= Elastics (orthodontics) =

Rubber bands used in dentistry

Elastics are rubber bands frequently used in the field of orthodontics to correct different types of malocclusions. The elastic wear is prescribed by an orthodontist or a dentist in an orthodontic treatment. The longevity of the elastic wear may vary from two weeks to several months. The elastic wear can be worn from 12 to 23 hours a day, either during the night or throughout the day depending on the requirements for each malocclusion. The many different types of elastics may produce different forces on teeth. Therefore, using elastics with specific forces is critical in achieving a good orthodontic occlusion.

The term intermaxillary elastics is used when elastics can go from the maxillary to the mandibular arch. Intra-maxillary elastics are elastics used in one arch only, either mandibular or maxillary. People using elastics for orthodontic correction change their elastics three to four times during the day. Elastic wear is recommend to be used in a rectangular wire to minimize side effects. Elastic wear depends on the compliance of the patient. A non-compliant patient should never be instructed to continue wearing elastics, for whom other options may be considered.

==History==
Natural rubber, used by the Incan and Mayan cultures, was the first known elastomer. Charles Goodyear developed the process of vulcanization, after which the use of natural rubber increased. Henry Albert Baker is the first person known to have used elastics to correct the position of teeth. In the late 1800s he named his elastic wear the Baker Anchorage. Others, including Edward Angle, the father of orthodontics, suggest that Calvin Case was the first to use intermaxillary elastics.

Natural rubber is known to absorb water, and its elasticity deteriorates fairly quickly. Therefore, latex elastics became prominent in orthodontic usage in the early 1900s.
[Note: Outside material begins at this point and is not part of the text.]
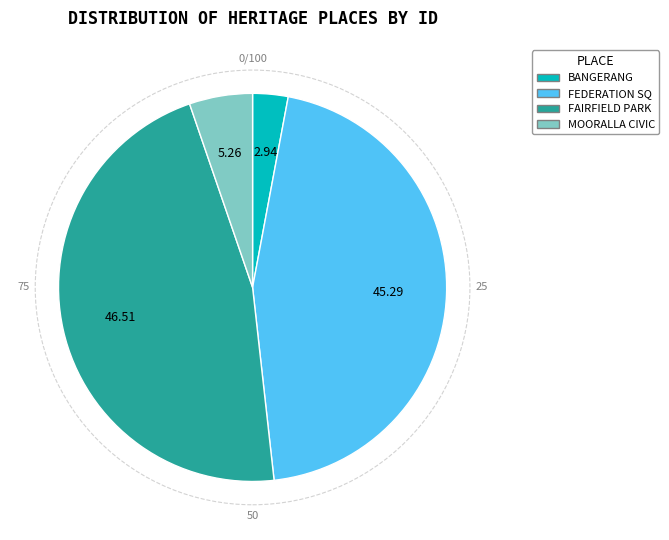

How many segments does this pie chart have?

4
Later synthetic elastics developed in the 1960s superseded other types of elastics for use in orthodontic correction.

==Elastic forces==
Elastics are available in many different type of forces. Following is the list of forces that can be found in different elastics. The forces and the labelling of the forces may depend on different manufacturers and types of elastics used. These forces pertain to intermaxillary elastics.

| Force Rating | Force (oz.) | Force (g) |
|---|---|---|
| Light | 2 oz. | 56.7 g |
| Medium-Light | 3 1/2 oz. | 99.2 g |
| Medium | 4 oz. | 113.4 g |
| Medium-Heavy | 5 1/2 oz. | 155.9 g |
| Heavy | 6 oz. | 170.1 g |
| Extra Heavy | 8 oz. | 226.8 g |

==Class II elastics==
Class 2 elastics are used from the lower first molar to the upper canine tooth. They can be used for many different reasons, such as Class 2 malocclusions, to reinforce anchorage in a case where an extraction has been done, to allow the maxillary incisors to move backwards, and to correct midline deviation and allow buccal movement of backward-tipped lower incisors. Orthodontists generally use 12-16 oz elastics (3/16") in extraction cases or 2× 6 oz elastics on either side of the mouth (3/16"), but in non extraction cases 16-20 oz elastics (3/16") or 2× 8 oz elastics are used. It is very important to know the side effects of Class II elastics before using them in an orthodontic treatment. The following are the effects of Class 2 elastics:
- Extrusion of upper incisors
- Extrusion of lower first molar
- Flaring of the lower incisors
- Distal movement of the upper teeth and mesial movement of the lower teeth
- Steepening of the occlusal plane

=== Effect on Class II Malocclusion ===
A systematic review done by Janson et al. looking at the effect of Class 2 elastics in correcting class II malocclusions concluded that Class II elastics are effective in correcting Class II malocclusions and that their effects are primarily dento-alveolar.

==Class III elastics==
Class 3 elastics are used when the molar relationship is close to Class 1 malocclusion. Class 3 malocclusions due to skeletal discrepancy (mandibular prognathism) cannot be corrected with Class 3 elastics. It is important to evaluate soft tissue and hard tissue esthetics of a patient before attempting to use Class 3 elastics. Elastic wear will only produce changes in dentition, with no documented changes produced in soft and hard tissue. The following are the side-effects of Class 3 elastics:
- Distal movement of the lower teeth and mesial movement of the upper teeth
- Flaring of the upper incisors
- Extrusion of the lower incisors
- Extrusion of the upper first molar
- Flattening of the occlusal plane

==Elastic ligatures==
The small elastic band used to affix the archwire to the bracket is called a ligature. Usually changed at each adjustment, these come in many varied colours, including transparent. A series of ligatures connected to each other and used to pull teeth together with more strength is called a power chain. Ligatures can also be made of wire. Self-ligation makes use of a bracket with a sliding or rotating mechanism to ligate an archwire. This type of bracket replaces traditional elastic ligatures and typically cuts orthodontic appointment times drastically . Currently, self-ligating brackets make up about 10 percent of total bracket sales worldwide.